McKerrow’s team worked with the Small Molecule Discovery Center at UCSF to screen the drugs against the protozoan parasites in culture. Auranofin was the top “hit” from the Iconix library. It turned out that auranofin was 10 times more potent against E. histolytica than is metranidazole.
“We were startled,” McKerrow says. “And we were excited because we knew auranofin could be safely taken orally. We were already a giant step ahead.”
Screening drugs against the parasites posed a unique problem. Infectious organisms that live in the gut can’t be tested in the efficient high-volume process known as high-throughput screening. This method normally allows hundreds or thousands of promising compounds to be tested at once. But until now, drugs against anaerobic pathogens had to be tested a few at a time.
Anjan Debnath, a UCSF postdoctoral scientist in the center, developed an automated screen that could be conducted in anaerobic conditions, and coupled it with an effective way to compare different drug’s success at blocking the action of an enzyme the scientists suspected was essential for the parasite’s survival.
Once the UCSF team had established the drug’s success in the lab, UC San Diego and Mexico research partners began experiments to test the drug’s success in infected animals. Reed’s UC San Diego team had already developed a way to study amoebiais in mice, and colleagues in Mexico had perfected a hamster model to study the amoeba in the liver. Both groups found that auranofin was the most potent drug they had ever tested against the pathogen.
McKerrow’s and Reed’s labs have since worked with scientists at the Wake Forest School of Medicine to show specifically how the drug kills parasites. It inhibits an enzyme the parasites need to protect themselves against attack by the host immune system. A molecular model of how that happens was solved by UCSF crystallographer Larissa Podust.
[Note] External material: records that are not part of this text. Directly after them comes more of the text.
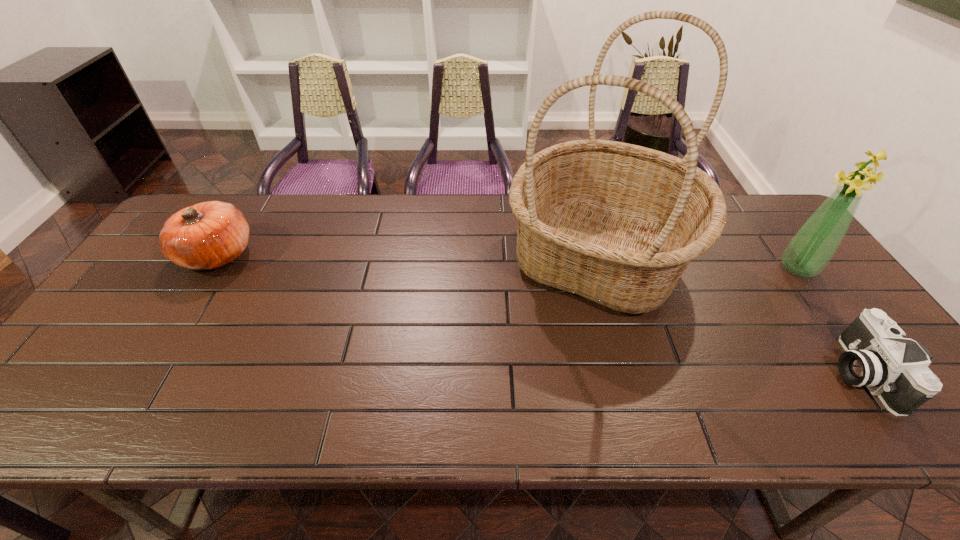
The height and width of the screenshot is (540, 960). Identify the location of free space located 0.340m on the front-facing side of the bouquet. (660, 268).

The height and width of the screenshot is (540, 960). Identify the location of free space located on the right of the pumpkin. (276, 255).

Locate an element on the screen. The image size is (960, 540). vacant area situated 0.290m on the back of the shortest object is located at coordinates (778, 255).

Where is `basket located in the far edge section of the desktop`? This screenshot has width=960, height=540. basket located in the far edge section of the desktop is located at coordinates (616, 223).

This screenshot has height=540, width=960. I want to click on pumpkin situated at the far edge, so click(205, 236).

Locate an element on the screen. object that is at the near edge is located at coordinates (876, 356).

At what (x,y) coordinates should I click in order to perform the action: click on object located in the left edge section of the desktop. Please return your answer as a coordinate pair (x, y). This screenshot has height=540, width=960. Looking at the image, I should click on (205, 236).

Image resolution: width=960 pixels, height=540 pixels. I want to click on bouquet present at the right edge, so click(810, 250).

In order to click on camera at the right edge in this screenshot , I will do `click(876, 356)`.

Where is `object at the far left corner`? This screenshot has height=540, width=960. object at the far left corner is located at coordinates (205, 236).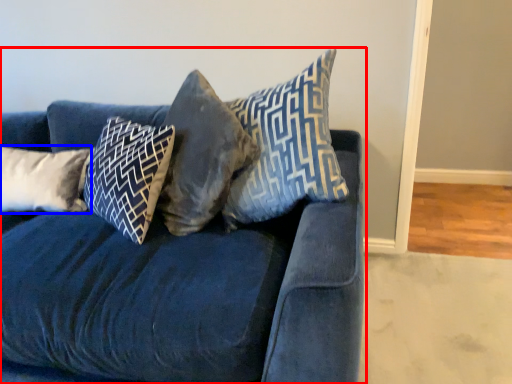
Question: Which of the following is the farthest to the observer, studio couch (highlighted by a red box) or pillow (highlighted by a blue box)?

Choices:
 (A) studio couch
 (B) pillow

Answer: (B)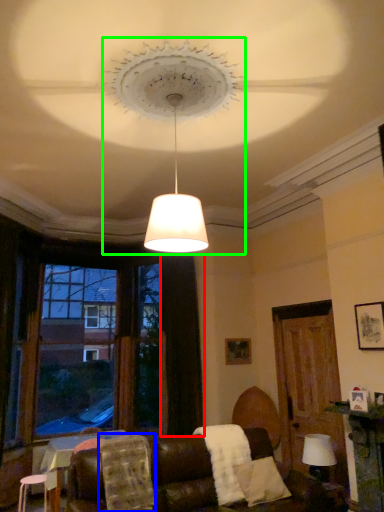
Question: Estimate the real-world distances between objects in this image. Which object is closer to curtain (highlighted by a red box), blanket (highlighted by a blue box) or lighting (highlighted by a green box)?

Choices:
 (A) blanket
 (B) lighting

Answer: (A)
Research now suggests that other parasites, such as Trichomonas and Brugia, also might be vulnerable to auranofin. McKerrow and Reed hope to confirm its potential against the other diseases.
“This discovery validates the idea that ‘repurposing’ existing drugs can overcome many of the challenges inherent in developing treatments for neglected diseases,” said McKerrow.
The research was supported by the Sandler Foundation and the National Institute of Allergy and Infectious Diseases.